When he spots them cuddled up in the window sill, he decides to choose the lovey-softie-gooey part of him and leaves them be.
He can take the elevator this time.
10. Robby
Robby runs this ER. (He doesn't, Dana does.) He knows everything that goes on in this ER. (He doesn't, not even close. Princess and Perlah do.) He watches his students and residents like a hawk. (Debatable.) He's fair and kind and just in his decisions. (Definitely not true.) He's a good doctor. (What the hell, sure.)
The ER is his home. He knows it like the back of his hand. He knows the slippery areas of the linoleum, he knows the cracks in the charting desks where all the pens fall in, he knows the loose outlets that won't hold an iPhone charger unless you stand there and hold it.
He knows this ER, he feels like he built this ER with his bare hands. He certainly built his residents with them. That's why Langdon's betrayal hurt him so deeply. He was the number one, his star pupil, his best resident, and he threw it all away. Robby will never forgive him.
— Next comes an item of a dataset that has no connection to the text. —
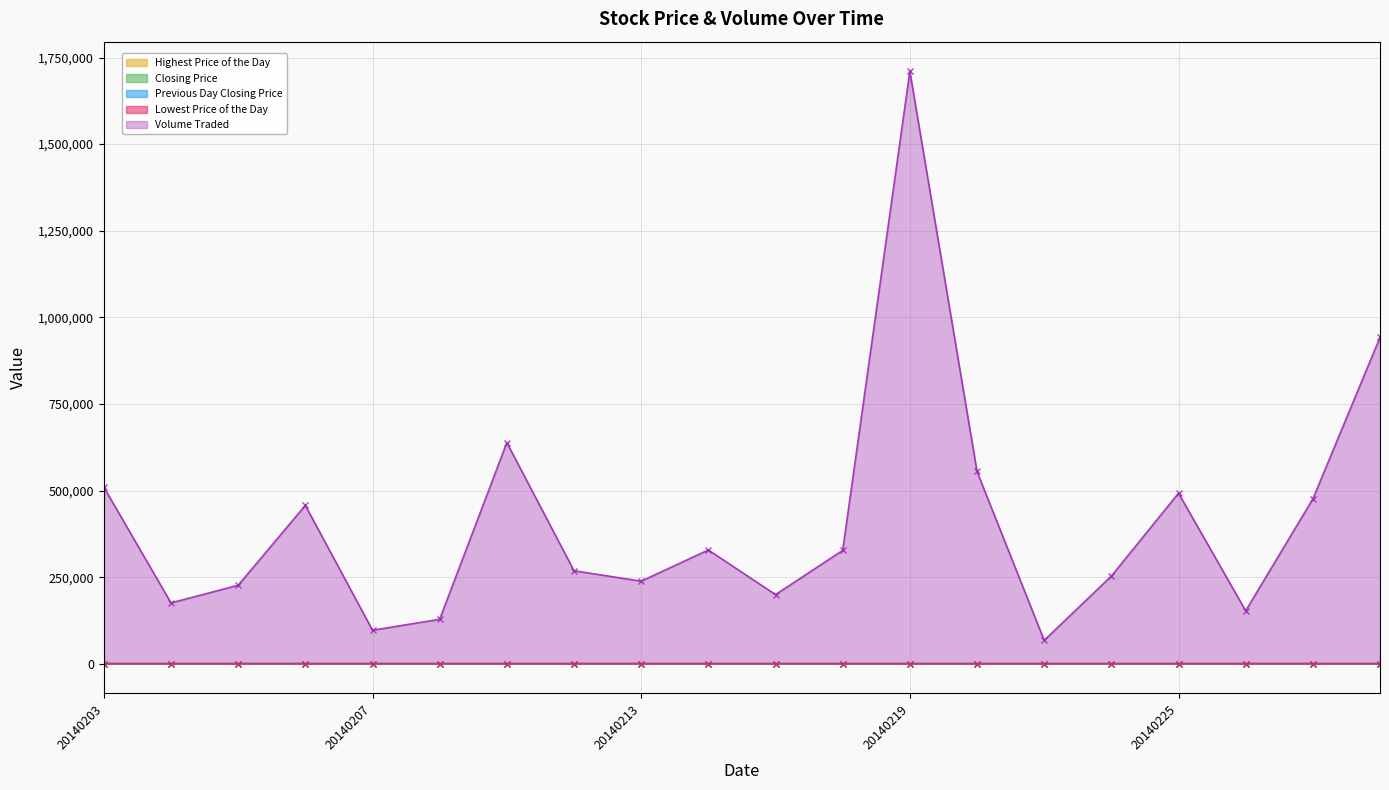

The Highest Price of the Day series shows 259 at 20140211. True or false?

True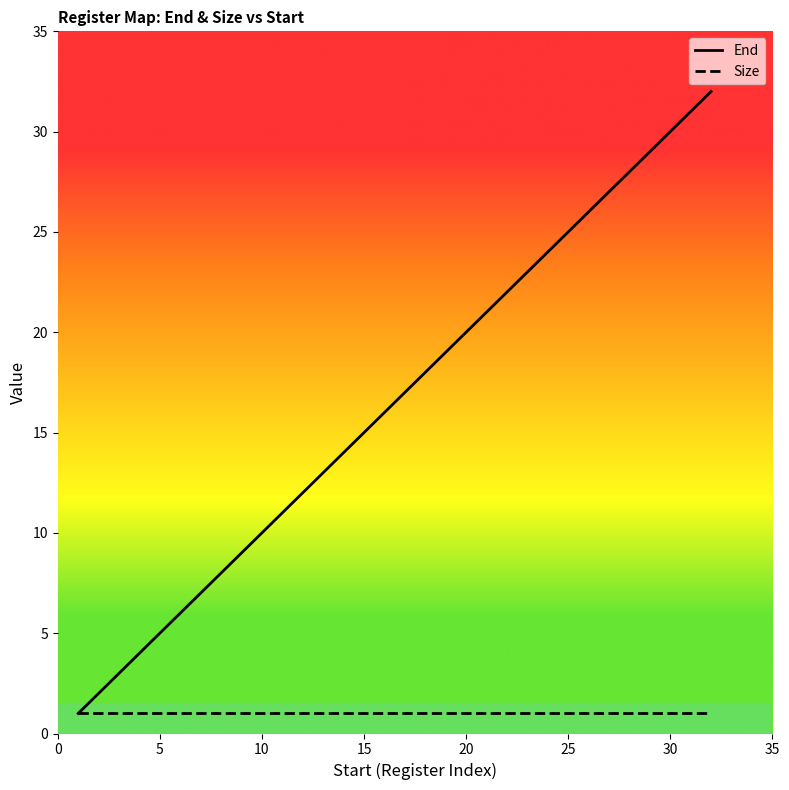

The Size series shows 1 at 15. True or false?

True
In all honesty, he's been avoiding Langdon since he came back from rehab. He almost can't look at him anymore.
When he's walking into the lounge and sees Langdon's tall body and dark hair near the table, he almost turns around and leaves. Except he left his fucking glasses on the counter while he was making his coffee this morning and he needs to chart before another trauma steals him away. It will be quick, in and out. He walks in and Langdon doesn't even look up. As Robby gets closer to the table, he finds that Mel King is sitting on top of it, mouth connected with Langdon's.
"What is this?" Robby announces into the quiet room. Langdon and Mel break apart and look at him.
"Hey, Robby." Langdon answers. He sounds wary. Good. He takes a step forward, like he's protecting Mel.
"I was not aware that this was something that was happening." Robby gestures between Langdon and Mel.
"Yeah, well, I would've told you months ago but you run at the sound of my voice, so I haven't really had the chance." Langdon crosses his arms over his chest, defensive. "HR already knows. Everyone already knows. Wouldn't want to give you another reason to throw me out."
"Oh, I'm sure I could find one." It sounds like a threat. Maybe it is.
Langdon sighs and whispers to Mel, "Hey, baby, can you give us a minute? Yes, I'm okay. I'll be right out." He grabs her hand and leaves a kiss on her knuckles before she walks out, shutting the door behind her. Langdon turns back to Robby. "I don't know what you want from me, Robby. I've done it all. I went to rehab, I go to NA, I do your drug tests, I got a therapist, I've apologized to every fucking person in this department. Including you! Multiple times! And I worked my ass off to come back, and it was really fucking hard. I never complained because you were right, it was exactly what I needed. I've been clean for over a year, I've been been back in the Pitt for months and I've done a fucking good job. I am a good doctor. We both know it. So, what the fuck is left to do for you to finally forgive me?" The question hangs in the air. Robby refuses to answer, refuses to look at him. "Let me know when you figure it out."
Langdon says it with a finality. He drops his arms and walks out of the room, not bothering to shut it behind him. Mel is waiting outside the door, concern written all over her face. Robby watches them from the lounge.
Robby hears her soft mumble of "hey, you okay?" and she pulls Langdon down into her arms. It's awkward-Langdon is much taller-but they fit together like puzzle pieces all the same. Langdon nods, face hidden in Mel's neck. Mel pets his hair and holds him for as long as he needs.
When Langdon pulls away, he kisses Mel one last time before muttering "I love you."
Mel replies "I love you," in return, and they walk off to whatever patient needs their care.
Fuck. Maybe Robby needs a therapist.